Он ходит туда-сюда, туда-сюда. Он неуверен. Решения неясны, и он неуверен. Не может он и пуститься в один из своих знаменитых „непревзойденных загулов“ (что за шутка — назвать своих дружков в Александрии Обществом непревзойденных гуляк!). Сейчас он не в той ситуации. Поняли ли его товарищи, как понял я, что пьянки Антония — это просто демонстрация его внутренней слабости?
Да, — заключил Планк, — пора поменять сторону. Но можно ли сделать это сейчас? Я сомневаюсь в этом так же, как сомневаюсь в Антонии. Как и в нем, во мне нет твердости».

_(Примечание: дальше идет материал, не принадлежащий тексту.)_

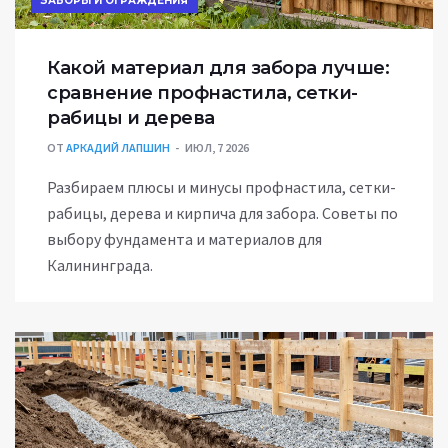
ЗАБОРЫ И ОГРАЖДЕНИЯ
Какой материал для забора лучше:
сравнение профнастила, сетки-
рабицы и дерева
ОТ
АРКАДИЙ ЛАПШИН
ИЮЛ, 7 2026
Разбираем плюсы и минусы профнастила, сетки-
рабицы, дерева и кирпича для забора. Советы по
выбору фундамента и материалов для
Калининграда.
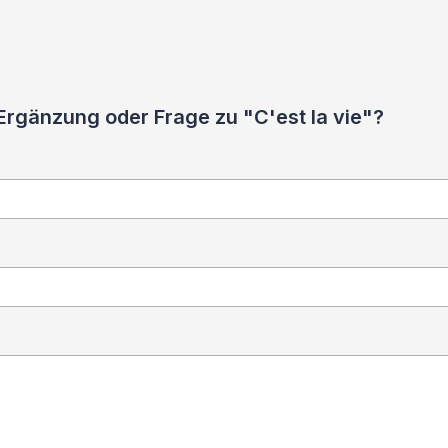
Ergänzung oder Frage zu "C'est la vie"?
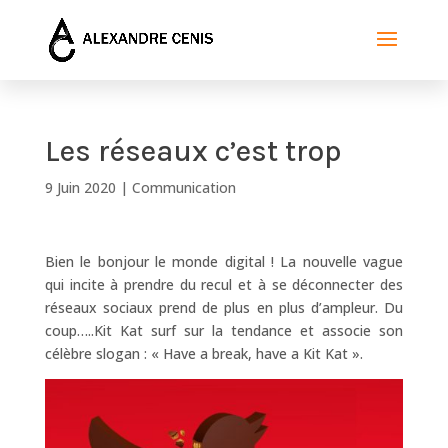
Les réseaux c’est trop
9 Juin 2020
|
Communication
Bien le bonjour le monde digital ! La nouvelle vague
qui incite à prendre du recul et à se déconnecter des
réseaux sociaux prend de plus en plus d’ampleur. Du
coup…..Kit Kat surf sur la tendance et associe son
célèbre slogan : « Have a break, have a Kit Kat ».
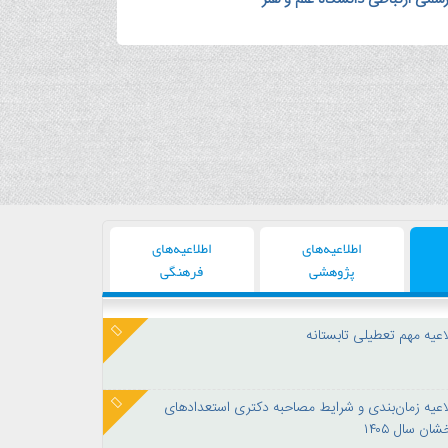
اطلاعیه‌های
اطلاعیه‌های
پژوهشی
فرهنگی
اعیه مهم تعطیلی تابستانه
اعیه زمان‌بندی و شرایط مصاحبه دکتری استعدادهای
ان سال ۱۴۰۵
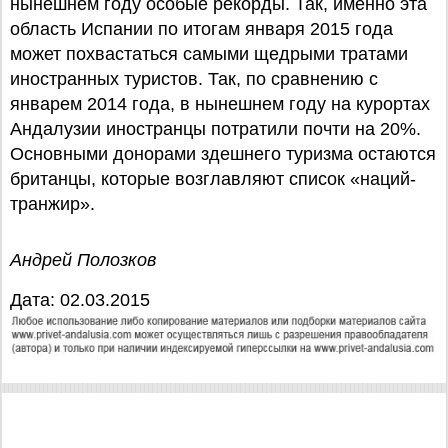
нынешнем году особые рекорды. Так, именно эта
область Испании по итогам января 2015 года
может похвастаться самыми щедрыми тратами
иностранных туристов. Так, по сравнению с
январем 2014 года, в нынешнем году на курортах
Андалузии иностранцы потратили почти на 20%.
Основными донорами здешнего туризма остаются
британцы, которые возглавляют список «наций-
транжир».
Андрей Полозков
Дата: 02.03.2015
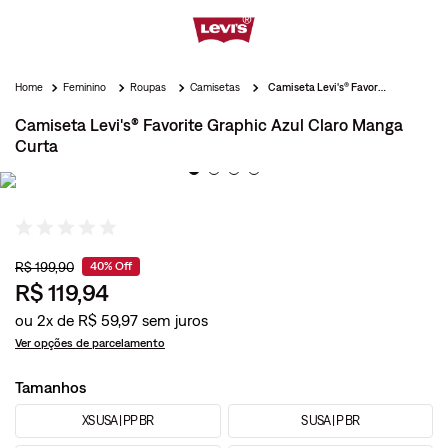
Feminino
Roupas
Camisetas
Camiseta Levi's® Favorite Graphic Azul Claro Manga Curta
Camiseta Levi's® Favorite Graphic Azul Claro Manga
Curta
R$
199
,
90
40%
Off
R$
119
,
94
ou
2
x de
R$
59
,
97
Ver opções de parcelamento
Tamanhos
XS USA | PP BR
S USA | P BR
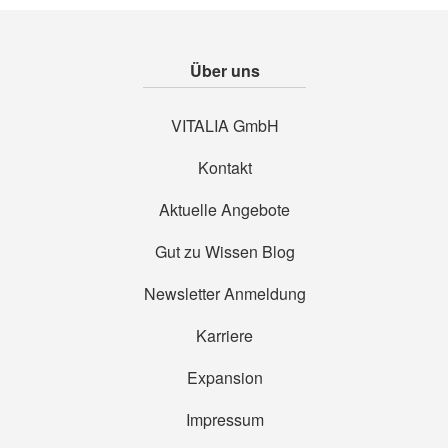
Über uns
VITALIA GmbH
Kontakt
Aktuelle Angebote
Gut zu Wissen Blog
Newsletter Anmeldung
Karriere
Expansion
Impressum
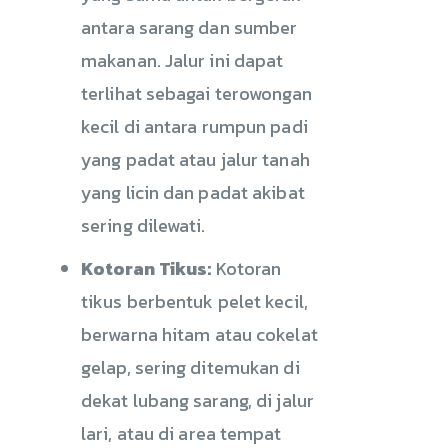
antara sarang dan sumber
makanan. Jalur ini dapat
terlihat sebagai terowongan
kecil di antara rumpun padi
yang padat atau jalur tanah
yang licin dan padat akibat
sering dilewati.
Kotoran Tikus:
Kotoran
tikus berbentuk pelet kecil,
berwarna hitam atau cokelat
gelap, sering ditemukan di
dekat lubang sarang, di jalur
lari, atau di area tempat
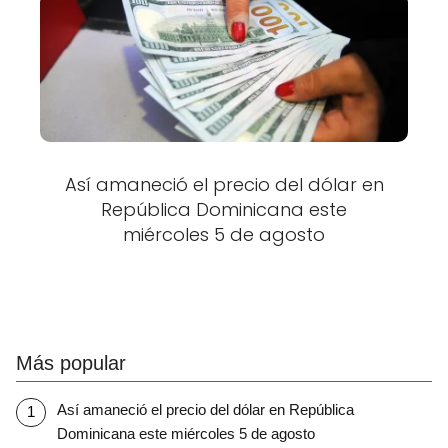
Así amaneció el precio del dólar en
República Dominicana este
miércoles 5 de agosto
Más popular
Así amaneció el precio del dólar en República
Dominicana este miércoles 5 de agosto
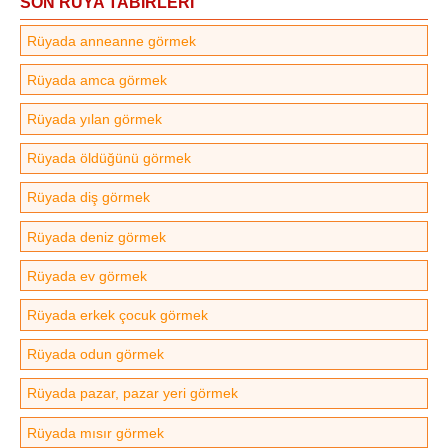
SON RÜYA TABİRLERİ
Rüyada anneanne görmek
Rüyada amca görmek
Rüyada yılan görmek
Rüyada öldüğünü görmek
Rüyada diş görmek
Rüyada deniz görmek
Rüyada ev görmek
Rüyada erkek çocuk görmek
Rüyada odun görmek
Rüyada pazar, pazar yeri görmek
Rüyada mısır görmek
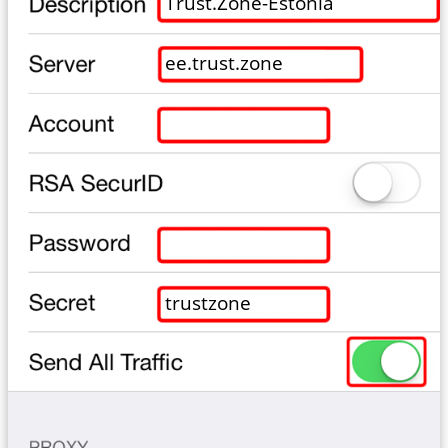
Trust.Zone-Estonia
ee.trust.zone
trustzone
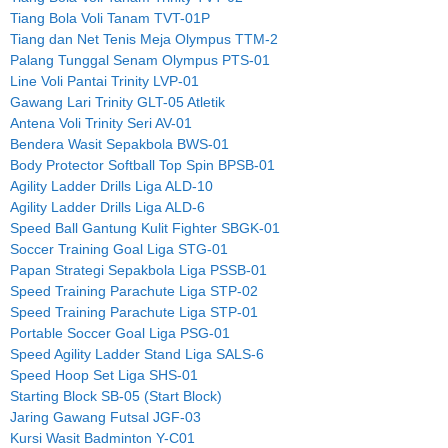
Tiang Bola Voli Tanam TVT-01P
Tiang dan Net Tenis Meja Olympus TTM-2
Palang Tunggal Senam Olympus PTS-01
Line Voli Pantai Trinity LVP-01
Gawang Lari Trinity GLT-05 Atletik
Antena Voli Trinity Seri AV-01
Bendera Wasit Sepakbola BWS-01
Body Protector Softball Top Spin BPSB-01
Agility Ladder Drills Liga ALD-10
Agility Ladder Drills Liga ALD-6
Speed Ball Gantung Kulit Fighter SBGK-01
Soccer Training Goal Liga STG-01
Papan Strategi Sepakbola Liga PSSB-01
Speed Training Parachute Liga STP-02
Speed Training Parachute Liga STP-01
Portable Soccer Goal Liga PSG-01
Speed Agility Ladder Stand Liga SALS-6
Speed Hoop Set Liga SHS-01
Starting Block SB-05 (Start Block)
Jaring Gawang Futsal JGF-03
Kursi Wasit Badminton Y-C01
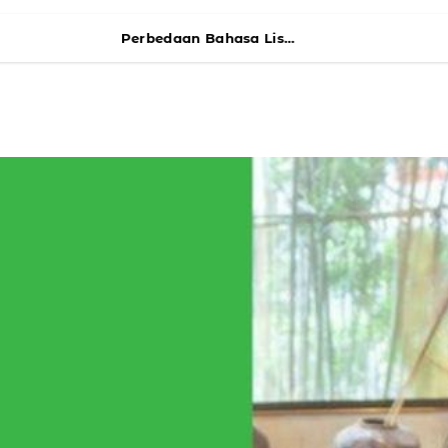
Perbedaan Bahasa Lisan dan Tulisan dalam Bahasa Mandarin yang Wajib Kamu Ketahui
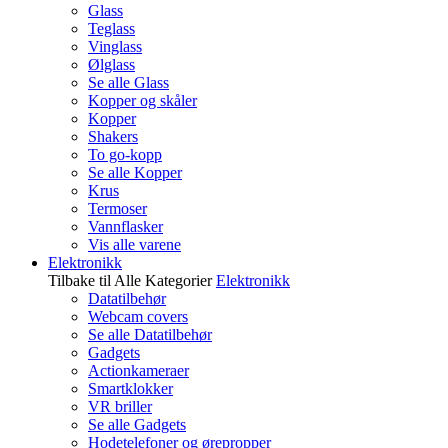
Glass
Teglass
Vinglass
Ølglass
Se alle Glass
Kopper og skåler
Kopper
Shakers
To go-kopp
Se alle Kopper
Krus
Termoser
Vannflasker
Vis alle varene
Elektronikk
Tilbake til Alle Kategorier
Elektronikk
Datatilbehør
Webcam covers
Se alle Datatilbehør
Gadgets
Actionkameraer
Smartklokker
VR briller
Se alle Gadgets
Hodetelefoner og ørepropper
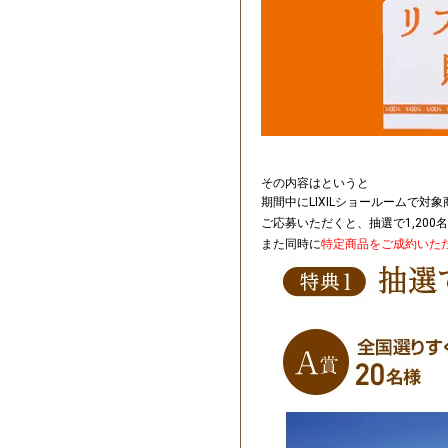
その内容はというと
期間中にLIXILショールームで
ご応募いただくと、抽選で1,200
また同時に
特定商品をご成約いた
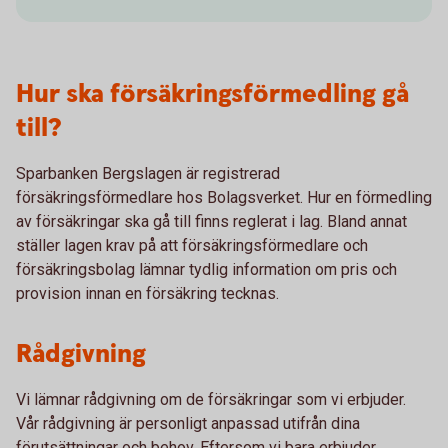
Hur ska försäkringsförmedling gå
till?
Sparbanken Bergslagen är registrerad
försäkringsförmedlare hos Bolagsverket. Hur en förmedling
av försäkringar ska gå till finns reglerat i lag. Bland annat
ställer lagen krav på att försäkringsförmedlare och
försäkringsbolag lämnar tydlig information om pris och
provision innan en försäkring tecknas.
Rådgivning
Vi lämnar rådgivning om de försäkringar som vi erbjuder.
Vår rådgivning är personligt anpassad utifrån dina
förutsättningar och behov. Eftersom vi bara erbjuder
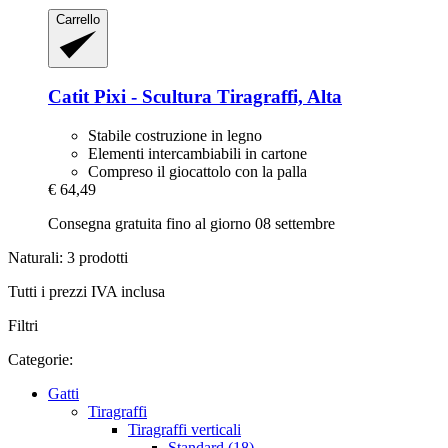
Carrello
Catit
Pixi -​ Scultura Tiragraffi, Alta
Stabile costruzione in legno
Elementi intercambiabili in cartone
Compreso il giocattolo con la palla
€ 64,49
Consegna gratuita fino al giorno 08 settembre
Naturali: 3 prodotti
Tutti i prezzi IVA inclusa
Filtri
Categorie:
Gatti
Tiragraffi
Tiragraffi verticali
Standard (18)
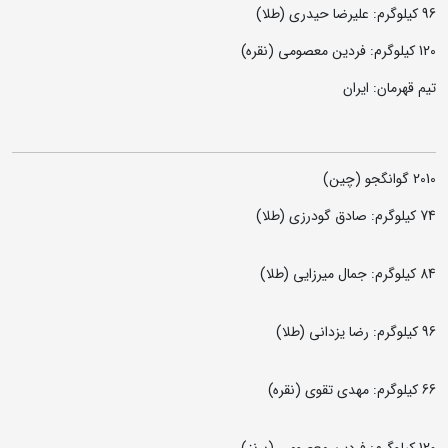
96 کیلوگرم: علیرضا حیدری (طلا)
120 کیلوگرم: فردین معصومی (نقره)
تیم قهرمان: ایران
2010 گوانگجو (چین)
74 کیلوگرم: صادق گودرزی (طلا)
84 کیلوگرم: جمال میرزایی (طلا)
96 کیلوگرم: رضا یزدانی (طلا)
66 کیلوگرم: مهدی تقوی (نقره)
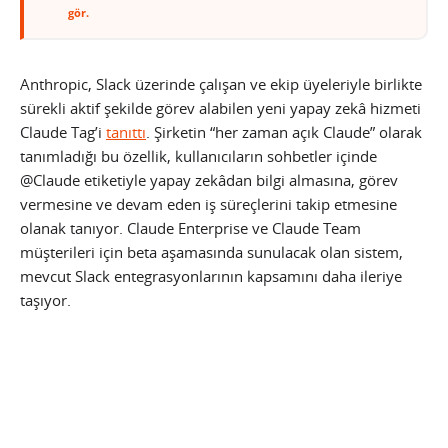
gör.
Anthropic, Slack üzerinde çalışan ve ekip üyeleriyle birlikte
sürekli aktif şekilde görev alabilen yeni yapay zekâ hizmeti
Claude Tag’i
tanıttı
. Şirketin “her zaman açık Claude” olarak
tanımladığı bu özellik, kullanıcıların sohbetler içinde
@Claude etiketiyle yapay zekâdan bilgi almasına, görev
vermesine ve devam eden iş süreçlerini takip etmesine
olanak tanıyor. Claude Enterprise ve Claude Team
müşterileri için beta aşamasında sunulacak olan sistem,
mevcut Slack entegrasyonlarının kapsamını daha ileriye
taşıyor.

Октавиан понимал все это даже лучше Планка, но он не был уверен, как выпадут кости теперь, когда Антоний стоит у Брундизия. Он все поставил на легионеров. Их представители пришли сказать ему, что они не будут драться с войсками Антония, принадлежат ли они самому Антонию, Поллиону или Вентидию. Услышав это, Октавиан почувствовал огромное облегчение. Даже слабость какая-то появилась во всем теле. Осталось только узнать, будут ли солдаты Антония драться за него.
Два рыночных интервала спустя он получил ответ. Солдаты под командованием Поллиона и Вентидия отказались драться со своими братьями по оружию.
Он сел писать письмо Антонию.
Дорогой мой Антоний, мы в тупике. Мои легионы отказываются сражаться с твоими, а твои — с моими. Они говорят, что принадлежат Риму, а не какому-нибудь одному человеку, пусть даже и триумвиру. Дни огромных премий, говорят они, прошли. Я согласен с ними. После Филипп я понял, что мы больше не можем выяснять наши разногласия, идя войной друг на друга. Мы можем иметь imperium maius, но для осуществления этих полномочий мы должны иметь солдат, которые хотят сражаться. А их у нас нет.
Поэтому вот мое предложение, Марк Антоний: пусть каждый из нас выберет одного человека как своего представителя, чтобы попытаться найти выход из этого тупика. В качестве нейтрального участника, которого мы оба считаем справедливым и объективным, я предлагаю Луция Кокцея Нерву. Если ты не согласен с моим выбором, назови другого человека. Моим делегатом будет Гай Меценат. Ни ты, ни я не должны присутствовать на этой встрече, чтобы избежать излишнего проявления чувств.